**What is needed**
Copy out each line in the entries below that contains the word "yields".

Extracted records:
══════════

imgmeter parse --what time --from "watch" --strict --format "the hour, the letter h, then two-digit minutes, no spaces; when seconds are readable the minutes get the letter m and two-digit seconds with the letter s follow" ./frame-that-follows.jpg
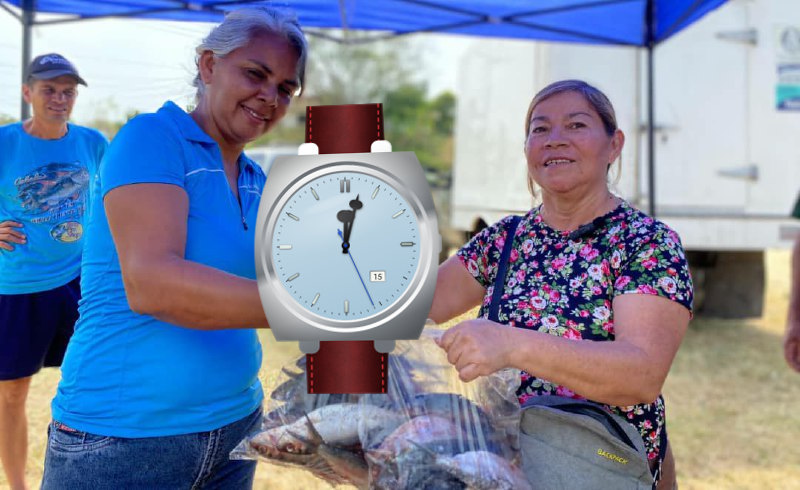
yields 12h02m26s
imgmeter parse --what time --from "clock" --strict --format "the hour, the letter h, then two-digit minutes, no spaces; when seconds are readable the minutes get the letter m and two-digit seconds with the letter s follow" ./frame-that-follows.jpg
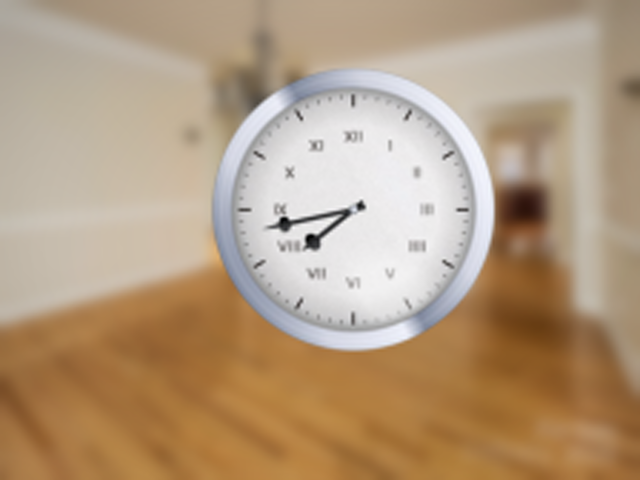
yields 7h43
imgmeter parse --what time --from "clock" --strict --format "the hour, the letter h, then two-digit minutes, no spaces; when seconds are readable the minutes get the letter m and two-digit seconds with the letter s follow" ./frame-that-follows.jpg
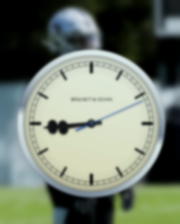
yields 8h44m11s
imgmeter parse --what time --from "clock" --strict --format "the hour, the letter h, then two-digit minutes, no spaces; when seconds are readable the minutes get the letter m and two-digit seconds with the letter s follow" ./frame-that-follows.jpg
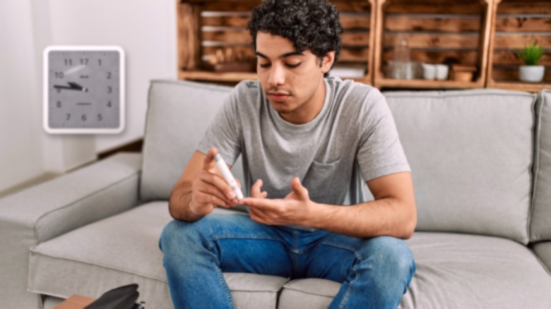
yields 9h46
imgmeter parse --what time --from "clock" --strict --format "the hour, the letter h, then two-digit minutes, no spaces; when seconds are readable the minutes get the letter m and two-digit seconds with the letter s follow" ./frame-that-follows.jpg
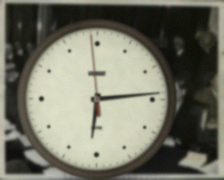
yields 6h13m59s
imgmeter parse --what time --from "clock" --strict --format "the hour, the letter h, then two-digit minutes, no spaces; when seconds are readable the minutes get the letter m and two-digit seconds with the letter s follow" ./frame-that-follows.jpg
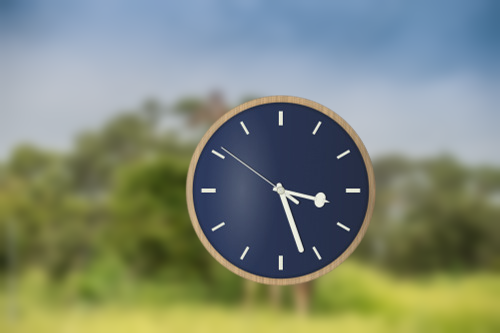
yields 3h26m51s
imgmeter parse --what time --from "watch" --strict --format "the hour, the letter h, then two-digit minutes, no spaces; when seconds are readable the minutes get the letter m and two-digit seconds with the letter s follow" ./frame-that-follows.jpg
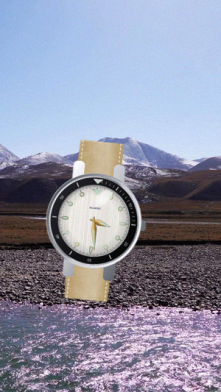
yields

══════════

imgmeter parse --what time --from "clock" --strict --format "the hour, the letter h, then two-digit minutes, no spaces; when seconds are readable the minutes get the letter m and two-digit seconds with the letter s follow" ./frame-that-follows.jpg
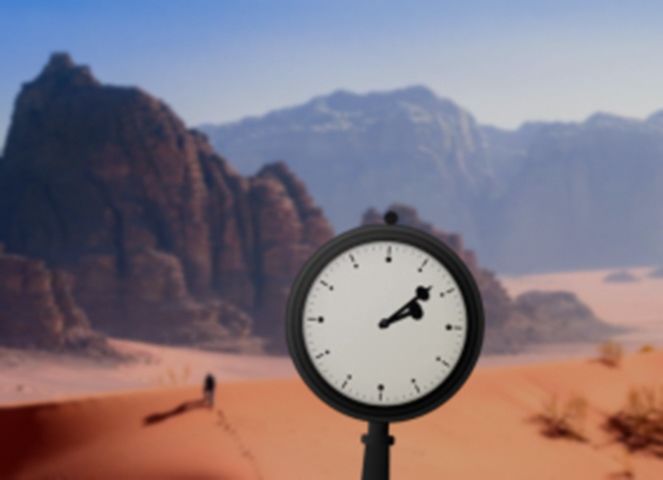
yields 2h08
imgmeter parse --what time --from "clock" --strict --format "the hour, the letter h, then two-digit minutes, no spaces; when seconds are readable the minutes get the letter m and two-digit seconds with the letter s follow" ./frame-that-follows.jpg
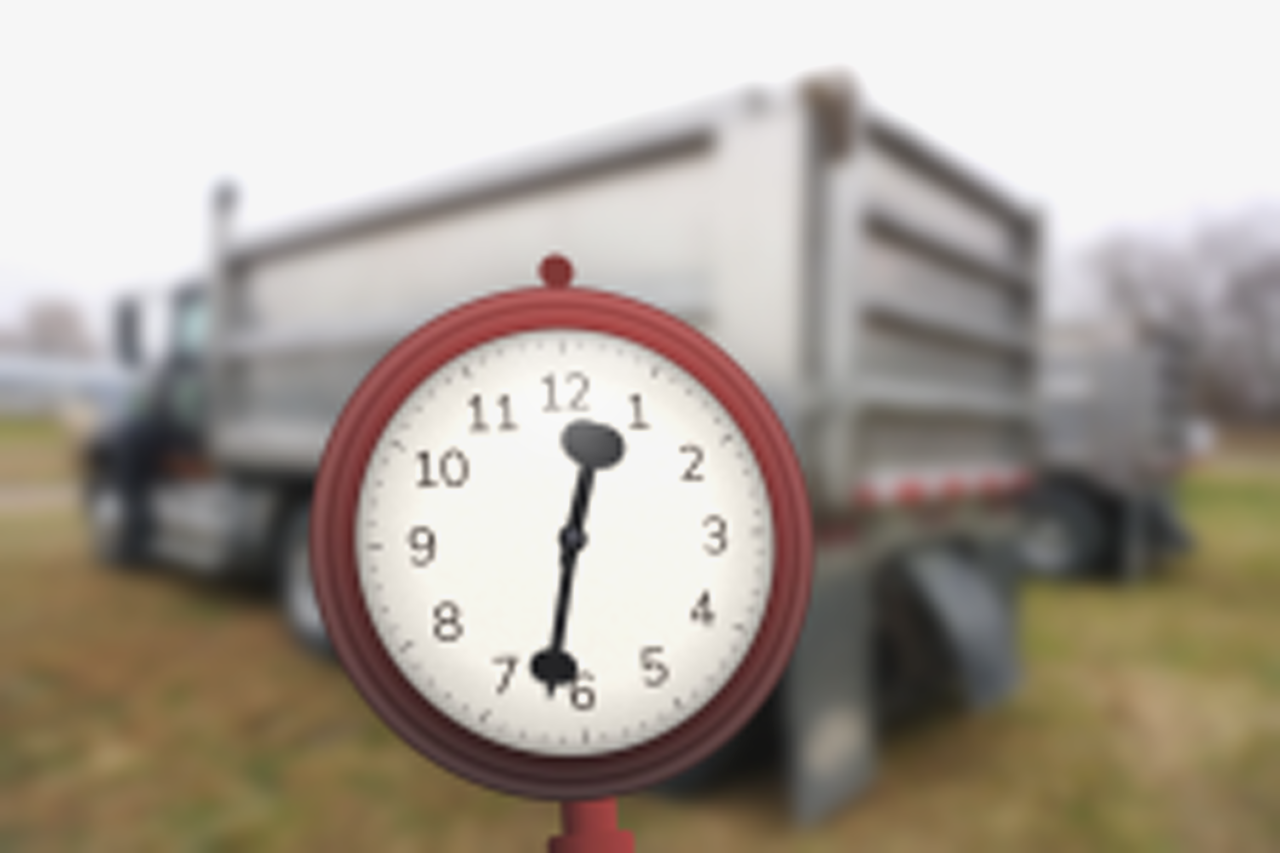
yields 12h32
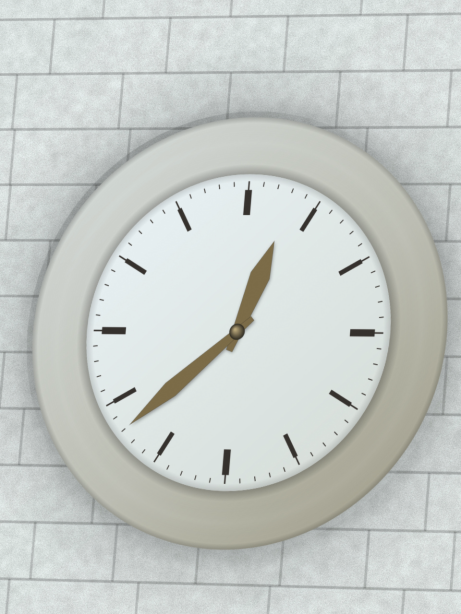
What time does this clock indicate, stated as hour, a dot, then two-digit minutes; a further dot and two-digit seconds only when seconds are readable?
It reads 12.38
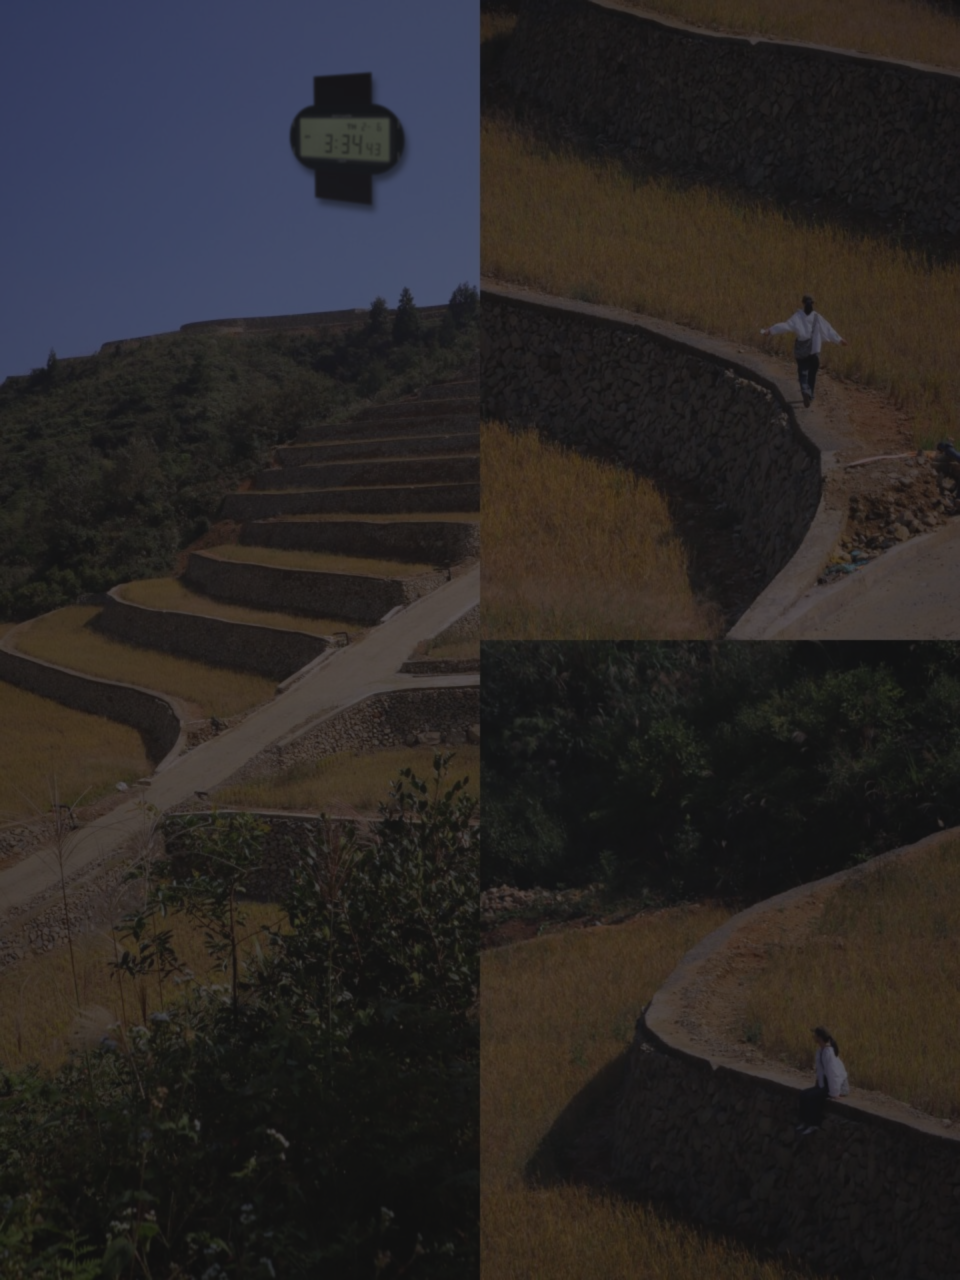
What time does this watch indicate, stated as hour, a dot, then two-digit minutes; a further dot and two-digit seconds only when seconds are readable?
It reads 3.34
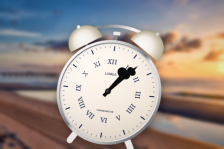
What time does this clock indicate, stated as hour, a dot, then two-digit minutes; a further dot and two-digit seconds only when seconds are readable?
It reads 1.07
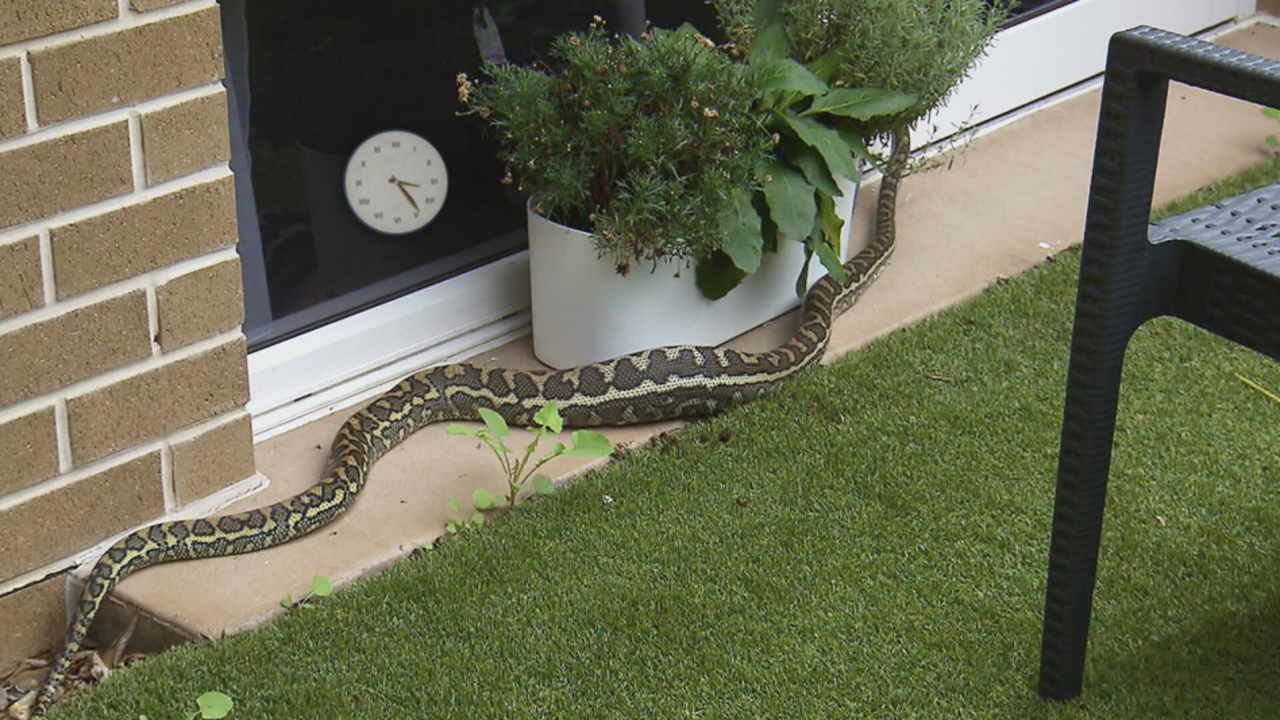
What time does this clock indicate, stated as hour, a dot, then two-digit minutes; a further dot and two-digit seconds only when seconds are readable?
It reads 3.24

══════════

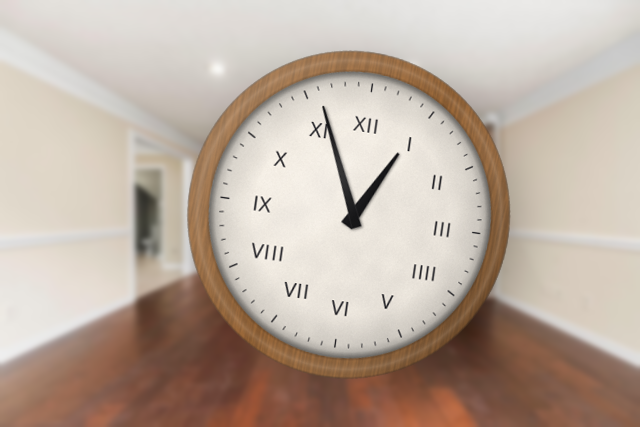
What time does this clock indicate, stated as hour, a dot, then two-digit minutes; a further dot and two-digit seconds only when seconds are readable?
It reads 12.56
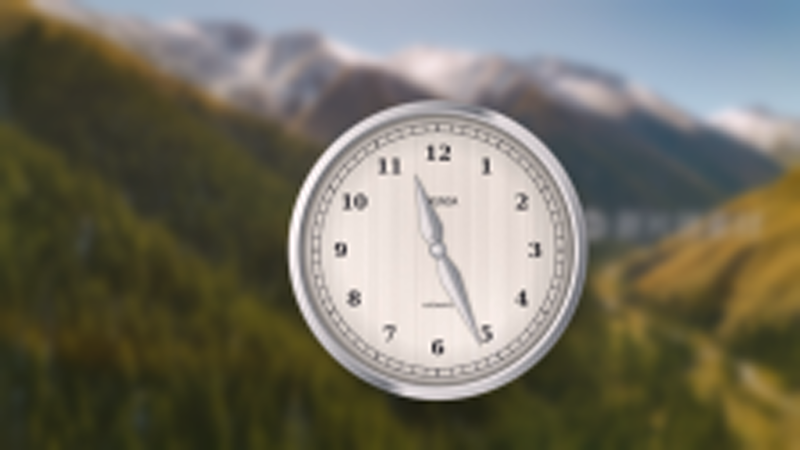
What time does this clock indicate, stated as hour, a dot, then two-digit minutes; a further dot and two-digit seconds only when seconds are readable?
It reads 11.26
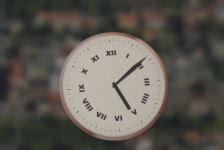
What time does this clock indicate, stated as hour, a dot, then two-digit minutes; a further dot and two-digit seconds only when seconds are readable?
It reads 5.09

══════════

**Correct response**
yields 12h02m26s
yields 7h43
yields 8h44m11s
yields 9h46
yields 6h13m59s
yields 3h26m51s
yields
yields 2h08
yields 12h32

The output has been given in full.